The new BCAM addition consists of two symmetrical travertine blocks connected by a glass core containing a 30-person elevator Piano calls a “moving room.” Drivers speeding along Wilshire Boulevard will likely first notice the saw-toothed sunshade and skylight roof of the building. In a hint at the exposed exterior circulation that Piano became famous for at the Pompidou Center, a bright red escalator system called “the Spider” brings visitors up to the third floor main entrance. “It’s part of the almost anthropological idea of rising up slowly. . .like levitation,” Piano said in an interview with the LACMA’s benefactor journal. “So in this building you start from the top and come down.” Once patrons are inside, they have 6 column-less, 8,500-square-foot galleries (one of each floor in both volumes) to house the museum’s collection, which includes pieces by Jeff Koons, Cindy Sherman, and massive Richard Serra sculptures. A new open-air pavilion and campus plaza surrounds the BCAM.
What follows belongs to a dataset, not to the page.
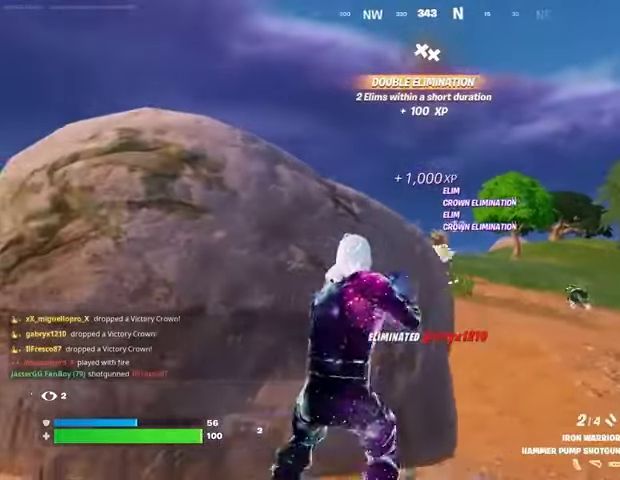
{"buttons": ["CROSS"], "left_stick": "left", "right_stick": "center", "events": [[33, "SQUARE", "down"], [33, "left_stick", "up-right"], [100, "SQUARE", "up"], [233, "left_stick", "left"], [333, "right_stick", "left"], [433, "right_stick", "center"], [500, "CROSS", "down"]]}
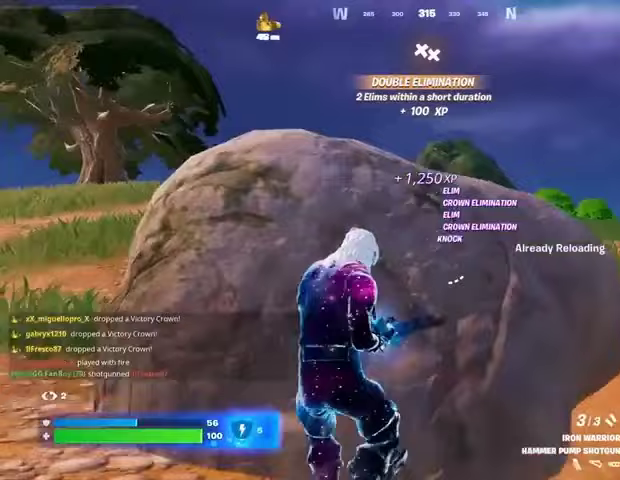
{"buttons": [], "left_stick": "down-left", "right_stick": "right", "events": [[67, "CROSS", "up"], [367, "left_stick", "down-left"], [467, "right_stick", "right"]]}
With its exuberant red steel twists, repeated vertical striations, and sleekly simple forms, the BCAM has a uniquely pop sensibility for such a storied house of contemporary art. “I’ll never forget, one day I was on the telephone with Eli to explain that we cannot use marble because marble is monumental, marble is passive, marble is for eternity, marble is this and that,” Piano said in the benefactors’ journal. “I wanted to suggest something more ephemeral in feeling, more vibrant. The reason was always the same, fighting monumentality. ‘Monumentality’ was for me a bad word.”